For companies that aim to comply with the GDPR, another option in those jurisdictions where other options are not available is to resort to a works agreement (i.e., ”collective agreements” as provided for in Art. 88(1) GDPR). According to Art. 88(1) GDPR Member States may, by law or by collective agreements, and within the guardrails of Art. 88(2) GDPR inter alia, provide for more specific rules as regards the processing of personal data in the employment context including for the purposes of equality and diversity in the workplace. Insofar as employer and works council agree to allow the company to process the aforementioned sensitive data to promote diversity and inclusion, companies can indeed collect this data and respond to the associated special needs of the employees. This ranges from the consideration of religious dietary requirements in Islam or Judaism to religious fasting periods, for example in Ramadan or before Easter in Christianity, to the needs-based individualization of working hours. While this option sounds promising the ECJ has recently shown a critical attitude when it comes to Member States’ (in the specific case, Germany’s) use of the opener clause in Art. 88(1) GDPR (cf., in C-34/21 of March 30, 2023) and, moreover, a collective agreement always has to respect the employees’ fundamental rights (cf. Art. 88(2) GDPR). In our experience, this is not a common approach in practice.
That said, if no works council has been established or if the national law in the respective member state does not recognize the institution of a works council, the collection of such data about the company’s employees is, in principle, inadmissible. In addition, in countries where the processing of such ”sensitive data” is only allowed when mandated by law and there’s no such law in place, this processing would be unlawful.
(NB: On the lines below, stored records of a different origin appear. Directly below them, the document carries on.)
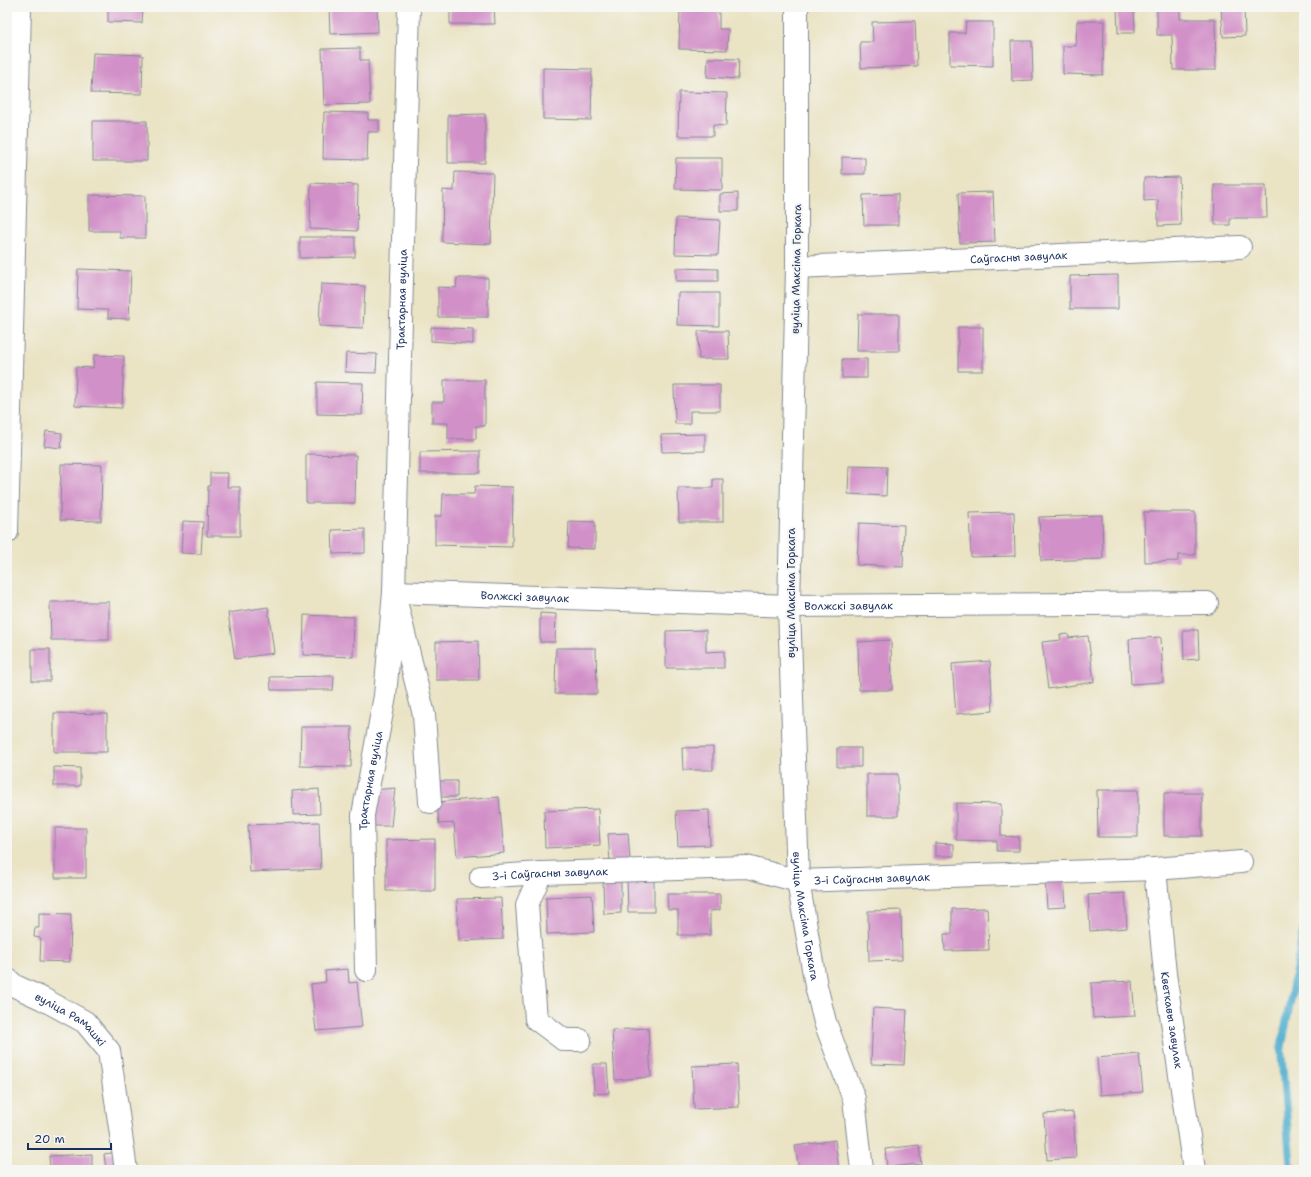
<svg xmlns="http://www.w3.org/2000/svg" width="1311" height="1177" font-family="'Shantell Sans',sans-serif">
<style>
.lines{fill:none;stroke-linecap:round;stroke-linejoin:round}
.stream{stroke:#52b0d0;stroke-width:8}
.building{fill:#d290c8}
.street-casing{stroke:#828991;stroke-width:24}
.street{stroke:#fff;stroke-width:22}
.labels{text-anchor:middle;stroke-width:4;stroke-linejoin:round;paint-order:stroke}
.street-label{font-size:11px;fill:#1b2f5e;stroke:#f6f6f2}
</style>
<rect width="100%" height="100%" fill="#f6f6f2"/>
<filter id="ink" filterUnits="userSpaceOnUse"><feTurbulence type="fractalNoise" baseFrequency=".025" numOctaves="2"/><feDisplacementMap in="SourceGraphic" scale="8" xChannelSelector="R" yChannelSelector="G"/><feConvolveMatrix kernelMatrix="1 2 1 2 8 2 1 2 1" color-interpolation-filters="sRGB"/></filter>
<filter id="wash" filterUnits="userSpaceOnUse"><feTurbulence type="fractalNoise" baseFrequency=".012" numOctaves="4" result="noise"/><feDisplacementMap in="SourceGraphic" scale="16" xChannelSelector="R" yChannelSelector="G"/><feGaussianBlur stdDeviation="0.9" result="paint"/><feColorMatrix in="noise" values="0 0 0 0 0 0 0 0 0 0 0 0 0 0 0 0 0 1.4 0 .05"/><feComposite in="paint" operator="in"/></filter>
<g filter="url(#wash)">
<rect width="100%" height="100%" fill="#eae3c4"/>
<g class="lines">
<!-- stream -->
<path class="stream" d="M1291,1170L1281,1050L1304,928"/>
</g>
<g id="blocks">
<!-- building -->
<path class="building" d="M91,7H143L142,23L108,22V10L91,9Z
M329,7H377L378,32L330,34Z
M450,7H494L495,24H450Z
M680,7H719V29H728L727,50L679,49Z
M1117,7H1134L1135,33H1118Z
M1244,7L1245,36L1223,37L1221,8Z
M1180,9V19H1215L1216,70H1173L1172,35H1157V10Z
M915,21L917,66L861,68L860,42H873L872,22Z
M1077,21H1104L1103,75L1063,74V46H1076Z
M966,22H993V66L950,65V33H965Z
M1011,41H1032L1033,80L1012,81Z
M360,48V60H368L370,104L324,105L322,49Z
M93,53L143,55L142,94L91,93Z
M708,58L739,59L738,79L707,77Z
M543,68L592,69L591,120L543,119Z
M679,92L727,93L726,126L713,125V136H678Z
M324,112L368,113V120H379V132H368L367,160L323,159Z
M485,114V163H448V115Z
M93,121H147V161H93Z
M842,157L865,158V174H842Z
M676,158H722V190L675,189Z
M455,172L493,173L491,244L442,242L443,190L454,191Z
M1179,177L1181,225L1158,226V200L1144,201V178Z
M311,183L358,185L357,231L310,229Z
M1214,185H1266L1267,218H1230V225H1215Z
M993,192L995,242L960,243L958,193Z
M738,193V211H720V194Z
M898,194V225H864L863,195Z
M89,195L145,196V238H120V231H89Z
M676,218L720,220L718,255L675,254Z
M300,237H355V257L300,258Z
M676,268L718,269V281H676Z
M78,269L131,271L129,319L108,318V310L77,309Z
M1118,275V309H1070V276Z
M457,278H488V317H438V287L456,288Z
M321,284L365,286L363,328L319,326Z
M678,293H719V326L677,325Z
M858,314H899V351H857Z
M431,327L473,329V344L431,341Z
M958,327H983V371H958Z
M698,331H728L729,359H699Z
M346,353L377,354L376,373L345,372Z
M94,355L124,356L122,408L75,406L76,367L93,368Z
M842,359H867V378H842Z
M444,380H485V426H476V439H448V423H432V402H444Z
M317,382L363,383L362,415L317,414Z
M674,385H720V411H690V424H675Z
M46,431L62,433L61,448L44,446Z
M705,434V451L662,452L661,435Z
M480,451V473H420V452Z
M306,454L356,455L355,503H306Z
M61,464L102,465L101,521L60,520Z
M849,466L887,467L886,496L848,494Z
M210,473H228L227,487H240V536H207L208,486H210Z
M713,479H723V522H679L678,488H713Z
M475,486L513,487L512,547L435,545V516H442L443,494H474Z
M1014,512L1015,556L971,557L969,513Z
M1144,512H1195V555H1178V561L1145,562Z
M1102,515L1103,559L1041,561L1039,517Z
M183,521L203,522L201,554L181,553Z
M569,521L595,522V549L568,548Z
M859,523L904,525L903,567L857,565Z
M365,529V553L333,554L332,530Z
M50,602H109V640H51Z
M268,607L274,653L235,659L228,613Z
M540,613L556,614L555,642H540Z
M304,615L354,617L353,657L303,655Z
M706,630V652L724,651V668H666V631Z
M1183,630H1198L1199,659L1184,660Z
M1068,634L1069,638L1088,636L1094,682L1048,689L1042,642L1061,640L1060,635Z
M1161,637L1163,682L1131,684L1129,639Z
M891,640L892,690H859L858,642Z
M478,641L479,680H436V642Z
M556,648H596L597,694H555Z
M32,649H50V681H32Z
M990,661L993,711L956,714L952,664Z
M334,676L333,690H271L270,677Z
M54,713L107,714V752H54Z
M301,727H352L351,767L300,766Z
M713,747V770H683L682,748Z
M837,748H861V767H837Z
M54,767L80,768V786H54Z
M867,774H898V816H867Z
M435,781H457V797H435Z
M395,788L391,826H369L373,790Z
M319,789L320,814L293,815L292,791Z
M1097,790H1138V837H1098Z
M1164,793H1202V836H1164Z
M499,797L504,853L457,857L454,823L439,824L437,802Z
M956,803L1001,804V836L1019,837V851H997V841L956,840Z
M598,809L600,845L545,848L544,811Z
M709,810L710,845L678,846L676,811Z
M319,822L321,869L250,872L248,825Z
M55,828H86V878H55Z
M628,833L630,860L610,861L608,834Z
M435,839V891H386V840Z
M935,843L954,844V856H935Z
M654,878V912H628L627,879Z
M1064,878L1066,907L1047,908L1045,879Z
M621,879V913L604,914L603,880Z
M1125,893L1127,928L1090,931L1088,895Z
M667,894H720V910L710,911V935H678V910H668Z
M592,895L594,932L547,934L546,897Z
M501,898L503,939L459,941L457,899Z
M987,908L989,950L945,951L944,934H952V909Z
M901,910L902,960L869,961L868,911Z
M39,913L71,914L70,962L40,961L41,938L34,937L35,928H39Z
M348,969L349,983L357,982L362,1027L316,1031L311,984L326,982L325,971Z
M1132,981L1135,1016L1093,1018L1091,983Z
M873,1008L907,1010L904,1065L871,1064Z
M648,1028L651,1077L615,1080L612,1030Z
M1139,1054L1143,1092L1100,1095L1097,1058Z
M593,1064H607L609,1093L594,1094Z
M737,1064L739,1107L694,1109L692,1066Z
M1073,1112L1076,1158L1047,1160L1044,1114Z
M835,1140L839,1170H799L795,1146Z
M919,1145L921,1164L887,1167L885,1149Z
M119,1152L121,1170H106L104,1154Z
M92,1154V1170H50L49,1156Z
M1152,1166V1170H1120V1169Z"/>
</g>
</g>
<g filter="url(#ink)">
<use href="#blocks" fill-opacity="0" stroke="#828991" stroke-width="1"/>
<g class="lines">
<!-- street casing -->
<g class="street-casing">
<g id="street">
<path id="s1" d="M797,7V267L789,606L798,881L816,986L825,1022L854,1099L862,1170"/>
<path id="s2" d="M797,267L1240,247"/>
<path d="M7,532L20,7"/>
<path id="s3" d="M394,592L789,606L1207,603"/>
<path d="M398,609L424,715L430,802"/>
<path id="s4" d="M1155,869L1165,974L1194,1170"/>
<path d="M541,873L527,905L536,1019L564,1040H580"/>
<path id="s5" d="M481,877L541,873L747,867L798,881L1155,869L1241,862"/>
<path id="s6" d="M366,970L363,815L385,696L394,592L409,7"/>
<path id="s7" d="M7,979L15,986L43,999L85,1022L109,1051L126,1170"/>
</g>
</g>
<!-- street -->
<use href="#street" class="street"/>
</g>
</g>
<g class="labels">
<!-- street labels -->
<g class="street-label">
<text dy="4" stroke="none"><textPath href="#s2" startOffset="222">Саўгасны завулак</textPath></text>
<text transform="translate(796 269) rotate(-89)" y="4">вуліца Максіма Горкага</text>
<text dy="4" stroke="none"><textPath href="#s6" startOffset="673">Трактарная вуліца</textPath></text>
<text transform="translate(791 593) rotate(-90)" y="4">вуліца Максіма Горкага</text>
<text dy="4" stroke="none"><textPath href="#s3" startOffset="131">Волжскі завулак</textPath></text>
<text dy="4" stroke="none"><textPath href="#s3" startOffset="455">Волжскі завулак</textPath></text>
<text dy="4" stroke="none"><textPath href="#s6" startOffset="190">Трактарная вуліца</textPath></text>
<text dy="4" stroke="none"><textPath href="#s5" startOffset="69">3-і Саўгасны завулак</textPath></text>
<text dy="4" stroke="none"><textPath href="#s5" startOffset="393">3-і Саўгасны завулак</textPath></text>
<text dy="4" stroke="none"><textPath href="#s1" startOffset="910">вуліца Максіма Горкага</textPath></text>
<text dy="4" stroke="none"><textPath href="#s4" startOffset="152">Кветкавы завулак</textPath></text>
<text dy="4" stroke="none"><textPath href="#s7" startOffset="76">вуліца Рамашкі</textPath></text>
</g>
</g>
<!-- margin -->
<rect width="1311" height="1177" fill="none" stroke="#f6f6f2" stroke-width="24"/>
<!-- scale -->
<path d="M28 1143v6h83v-6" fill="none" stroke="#1b2f5e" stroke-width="2"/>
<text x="34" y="1143" font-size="12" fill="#1b2f5e" stroke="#f6f6f2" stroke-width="3" paint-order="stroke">20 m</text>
</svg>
A legislative amendment is needed
In order to improve the current legal situation, it would be worth introducing explicit legal provisions that allow the collection of sensitive data for the purpose of promoting diversity and inclusion. In view of preventing misuse, certain data protection and data security requirements, which must be strictly defined, would have to be met. The existing rules on data processing for statistical purposes could serve as a point of reference, but require some clarification. According to the wording of the law (Art. 89 GDPR), the collection of sensitive personal data for statistical purposes is currently only permitted in limited circumstances. However, as this approach is often not realistic, improvements would have to be made here.
Diversity and inclusion objectives constantly require us to question traditional structures and look for improvements. This also holds true for established legal or regulatory frameworks such as the protection of sensitive personal data under the GDPR. Without this critical examination, we risk settling for good intentions instead of achieving genuine inclusion.